The project partners “fully recognise the sensitive nature of the areas in which they are working. It is important to state that once constructed, the pipeline will be buried, and the right of way reinstated such that humans and animals can cross freely along its entire length,” Diallo says. Once in operation, there will be continuous monitoring including using a fibre optic cable along the length of the pipeline to detect any ground temperature changes or signs of intrusion, as well as remote and community monitoring, he adds.

The fibre optic cable monitoring means that “the risk of a major oil spill is mitigated to an acceptable level.” The pipeline does not cross either of the two lakes that are vital water resources at any point, Diallo says.

In terms of human rights, Diallo says that TotalEnergies is “not aware of any allegations by human rights and environmental defenders of threats or retaliation made by its subsidiary, contractors or employees in Uganda or Tanzania.”

Civil Society

Many African governments and energy companies are hostile to what they see as the imposition by the West of a switch to renewable energy while many of Africa’s fossil-fuel resources remain undeveloped, and with more than 600m Africans still lacking access to electricity.

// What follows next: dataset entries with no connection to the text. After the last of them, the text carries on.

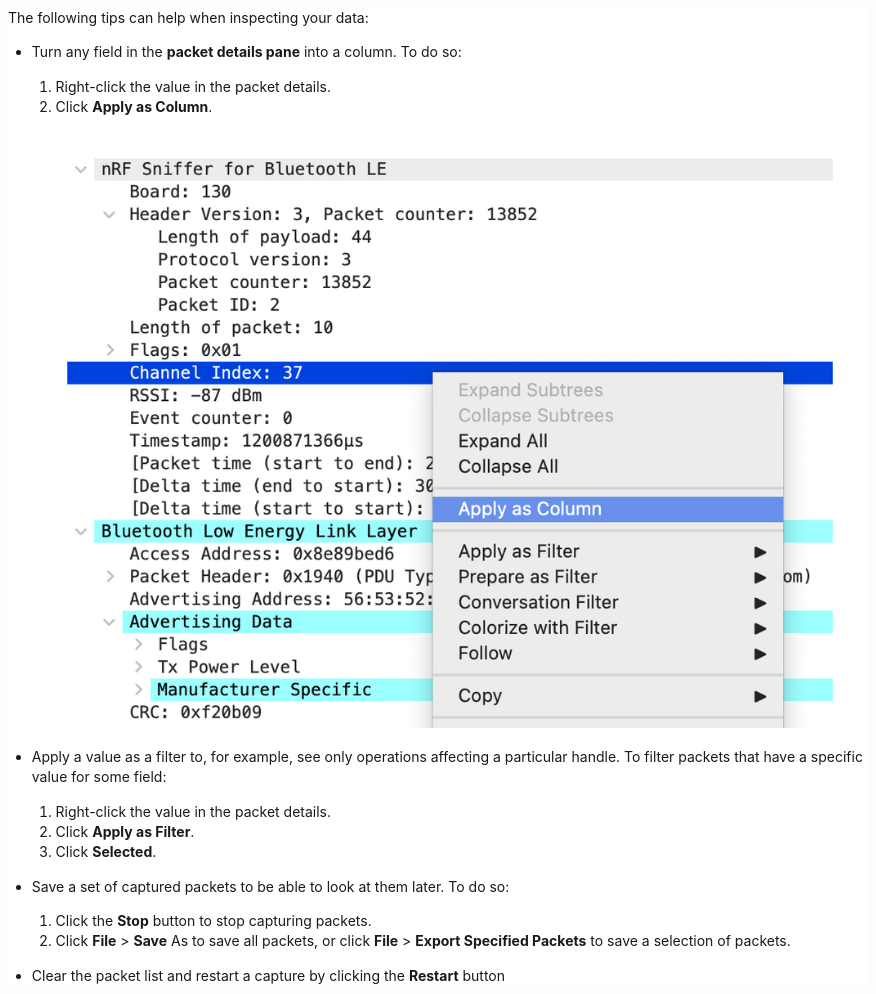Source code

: The following tips can help when inspecting your data:

- Turn any field in the __packet details pane__ into a column. To do so:

    1. Right-click the value in the packet details.
    2. Click __Apply as Column__.

    ![Apply a field as Column](../../assets/images/wireshark_filter_column.png)

- Apply a value as a filter to, for example, see only operations affecting a particular handle. To filter packets that have a specific value for some field:

    1. Right-click the value in the packet details.
    2. Click __Apply as Filter__.
    3. Click __Selected__.

- Save a set of captured packets to be able to look at them later. To do so:

    1. Click the __Stop__ button to stop capturing packets.
    2. Click __File__ > __Save__ As to save all packets, or click __File__ > __Export Specified Packets__ to save a selection of packets.

-  Clear the packet list and restart a capture by clicking the __Restart__ button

At the same time, Africa is the continent most immediately affected by global warming. According to research from the Mo Ibrahim Foundation in July, the ten countries in the world which are most exposed to climate change are all in Africa, with Uganda among them. Both Uganda and Tanzania are in the top 10 of African countries affected by flooding since 2010. Glaciers on the Rwenzoris in Uganda and the Democratic Republic of Congo are projected to disappear by 2030, and by 2040 on Kilimanjaro in Tanzania. In sub-Saharan Africa, nearly 40m may be pushed into extreme poverty by 2030 due to climate change, more than any other world region, the foundation says.

Government and corporate policies and statements are the easiest way for the West to access the “message from Africa,” as if there was such a simple thing. Local communities can struggle to make their voices heard. BankTrack is involved in campaigning against EACOP because it was approached by local civil-society groups concerned about the impact of the pipeline on the environment and human rights, Brightwell says. 

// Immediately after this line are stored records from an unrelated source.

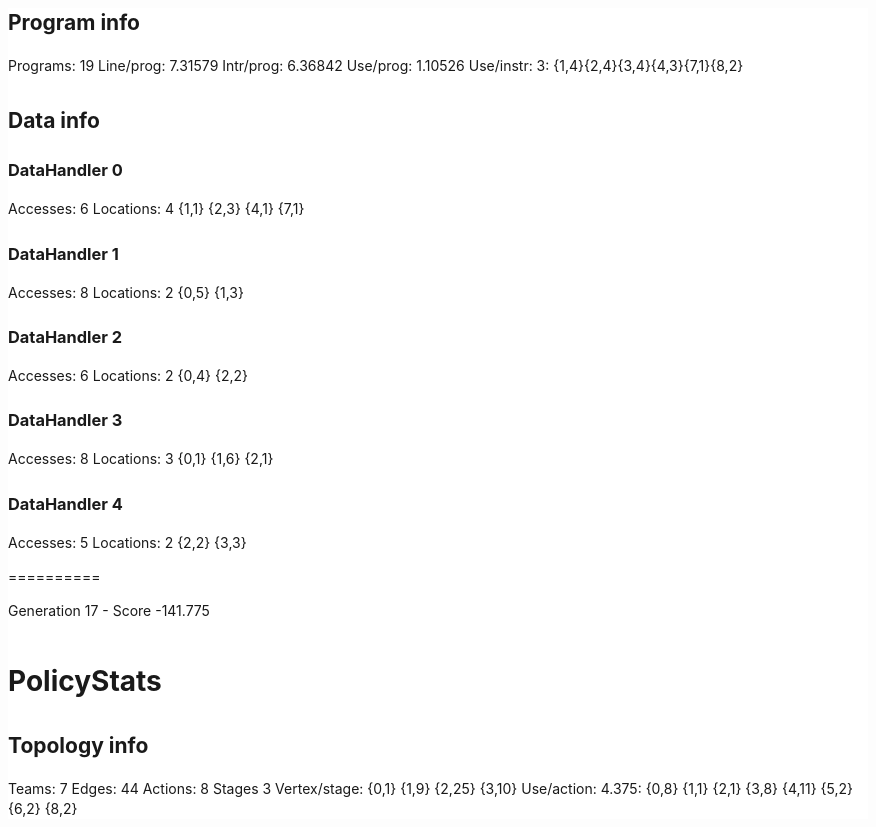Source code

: ## Program info
Programs:	19
Line/prog:	7.31579
Intr/prog:	6.36842
Use/prog:	1.10526
Use/instr:	3: {1,4}{2,4}{3,4}{4,3}{7,1}{8,2}

## Data info

### DataHandler 0
Accesses:	6
Locations:	4
{1,1} {2,3} {4,1} {7,1} 

### DataHandler 1
Accesses:	8
Locations:	2
{0,5} {1,3} 

### DataHandler 2
Accesses:	6
Locations:	2
{0,4} {2,2} 

### DataHandler 3
Accesses:	8
Locations:	3
{0,1} {1,6} {2,1} 

### DataHandler 4
Accesses:	5
Locations:	2
{2,2} {3,3} 


==========

Generation 17 - Score -141.775

# PolicyStats
## Topology info
Teams:		7
Edges:		44
Actions:	8
Stages		3
Vertex/stage:	{0,1} {1,9} {2,25} {3,10} 
Use/action:	4.375: {0,8} {1,1} {2,1} {3,8} {4,11} {5,2} {6,2} {8,2}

Uganda is “not a functioning democracy to say the least” and “there’s no reason to think that the economic benefits from the project will flow to the population,” he says. An example of an African country which has become rich through its oil remains elusive. Brightwell points to the example of Nigeria, where decades of exploiting oil resources have created a wealthy elite but failed to lift the population out of poverty. “Our starting point is the local community,” which sees few other avenues open to it, he says.  

TotalEnergies in May 2021 wrote to Uganda’s government to express concerns on issues of freedom of expression. Transparency International’s index of perceptions of corruption ranks Uganda at 144 out of 180 countries surveyed. The human rights organisation CIVICUS said in 2021 that defenders of human rights in Uganda are regularly assaulted by state and non-state personnel and intimidated by police based on fictitious accusations. “Debates on human rights, corruption in government, good governance and political succession are increasingly stifled,” CIVICUS said.

The Mo Ibrahim report found that in Uganda, 80% of people “agree” or “strongly agree” that “it is important for our government to take steps now to limit climate change in the future, even if it is expensive or causes some job losses or other harm to our economy.” Brightwell accepts that currently high prices for oil, gas, and coal make it much harder to stop such projects going ahead. The volatility of fossil prices due to factors such as the Russia-Ukraine war shows the need for a transition to renewable energy, in which policymakers will need to take the lead, he says. “Transition needs to happen. Market forces aren’t going to get us there.”

David Whitehouse is editor-at-large at The Africa Report in Paris.